== DATA FOR THIS EXERCISE

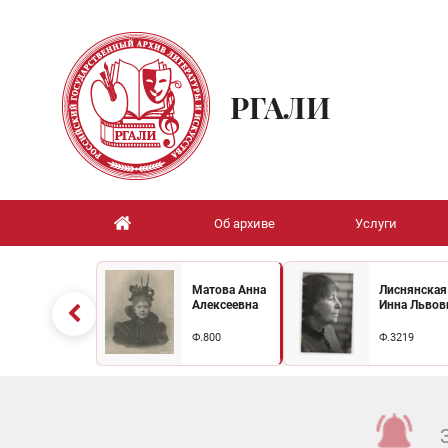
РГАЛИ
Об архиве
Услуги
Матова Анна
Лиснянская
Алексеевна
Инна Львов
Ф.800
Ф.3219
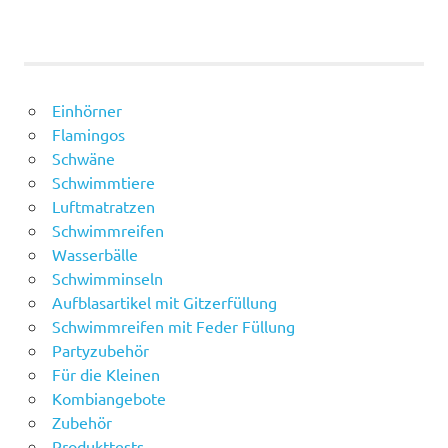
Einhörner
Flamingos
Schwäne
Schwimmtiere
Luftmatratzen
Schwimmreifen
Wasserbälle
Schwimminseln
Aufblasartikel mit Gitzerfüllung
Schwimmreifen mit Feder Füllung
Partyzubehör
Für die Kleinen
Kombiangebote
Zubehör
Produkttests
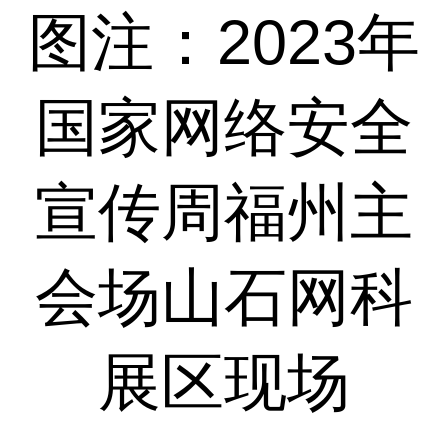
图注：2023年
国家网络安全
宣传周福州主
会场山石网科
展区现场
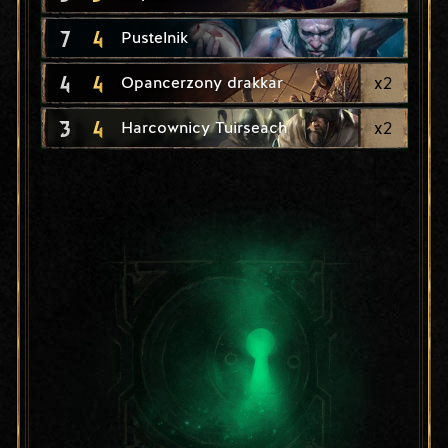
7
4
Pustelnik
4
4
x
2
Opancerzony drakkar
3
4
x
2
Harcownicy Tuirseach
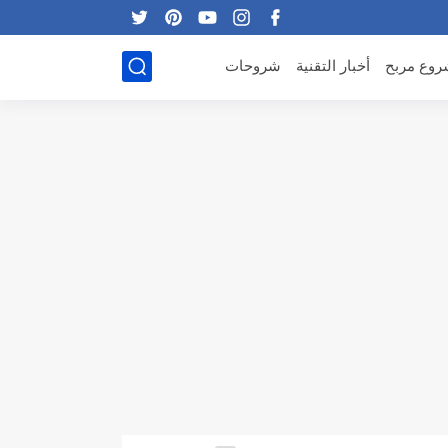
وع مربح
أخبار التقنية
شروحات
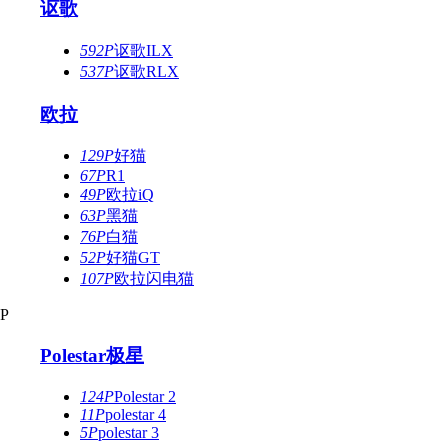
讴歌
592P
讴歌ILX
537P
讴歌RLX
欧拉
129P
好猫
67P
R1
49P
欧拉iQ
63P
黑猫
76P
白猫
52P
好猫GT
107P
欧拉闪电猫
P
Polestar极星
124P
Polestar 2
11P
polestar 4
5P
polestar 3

====
== DATA FOR THIS EXERCISE

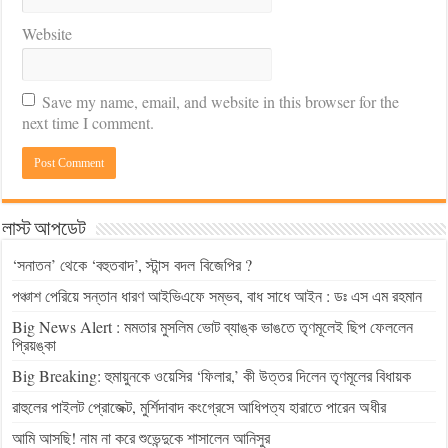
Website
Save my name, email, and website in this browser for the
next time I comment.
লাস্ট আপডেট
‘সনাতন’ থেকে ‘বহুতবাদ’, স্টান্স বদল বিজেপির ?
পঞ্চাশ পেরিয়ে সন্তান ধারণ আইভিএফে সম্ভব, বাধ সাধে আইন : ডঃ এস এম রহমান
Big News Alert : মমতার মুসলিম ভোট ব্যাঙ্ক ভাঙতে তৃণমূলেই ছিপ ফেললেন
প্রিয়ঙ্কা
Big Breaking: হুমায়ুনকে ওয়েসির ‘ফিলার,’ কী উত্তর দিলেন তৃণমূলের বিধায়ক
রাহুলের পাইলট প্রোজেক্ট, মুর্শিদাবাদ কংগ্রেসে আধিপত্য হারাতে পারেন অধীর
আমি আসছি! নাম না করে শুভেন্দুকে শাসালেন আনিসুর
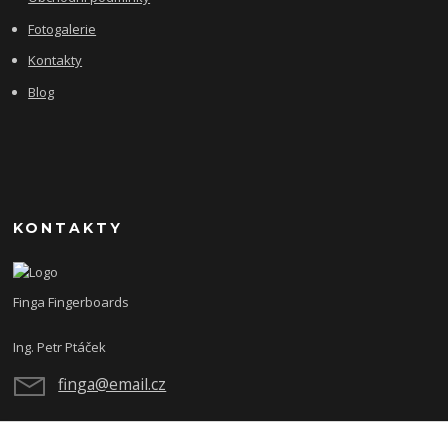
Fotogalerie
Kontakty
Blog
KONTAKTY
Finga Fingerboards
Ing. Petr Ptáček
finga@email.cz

====
== DATA FOR THIS EXERCISE

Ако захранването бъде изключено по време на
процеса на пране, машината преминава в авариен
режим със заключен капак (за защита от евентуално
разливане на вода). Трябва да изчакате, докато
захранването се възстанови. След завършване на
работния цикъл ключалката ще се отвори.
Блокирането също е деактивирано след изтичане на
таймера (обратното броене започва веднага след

====

_TASK BRIEF_: With "захранването" as the string to match, show every line of the entries above that has it.

_TASK RESULT_:
Ако захранването бъде изключено по време на
захранването се възстанови. След завършване на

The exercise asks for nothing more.